Data for analysis Block Start

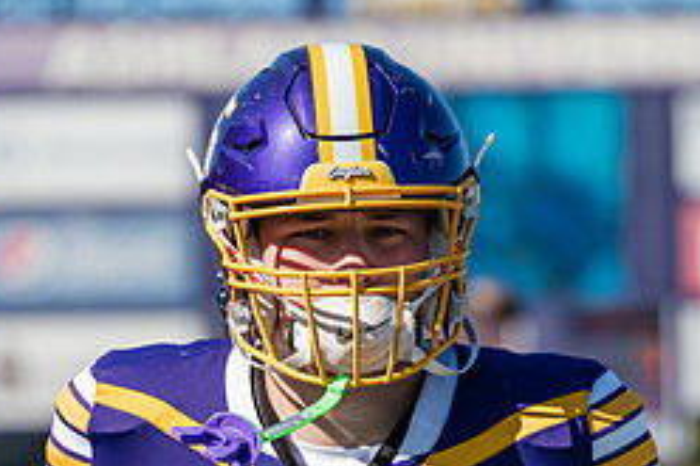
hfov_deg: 7.7
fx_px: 5227
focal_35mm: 269
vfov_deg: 5.1
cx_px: 327
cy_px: 450
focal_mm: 115
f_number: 2.8
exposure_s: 1/1600
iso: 100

Data for analysis Block End

What you are asked to do >>
The entries above should be retyped word for word, with all pictures omitted.

Reply to the task >>
hfov_deg: 7.7
fx_px: 5227
focal_35mm: 269
vfov_deg: 5.1
cx_px: 327
cy_px: 450
focal_mm: 115
f_number: 2.8
exposure_s: 1/1600
iso: 100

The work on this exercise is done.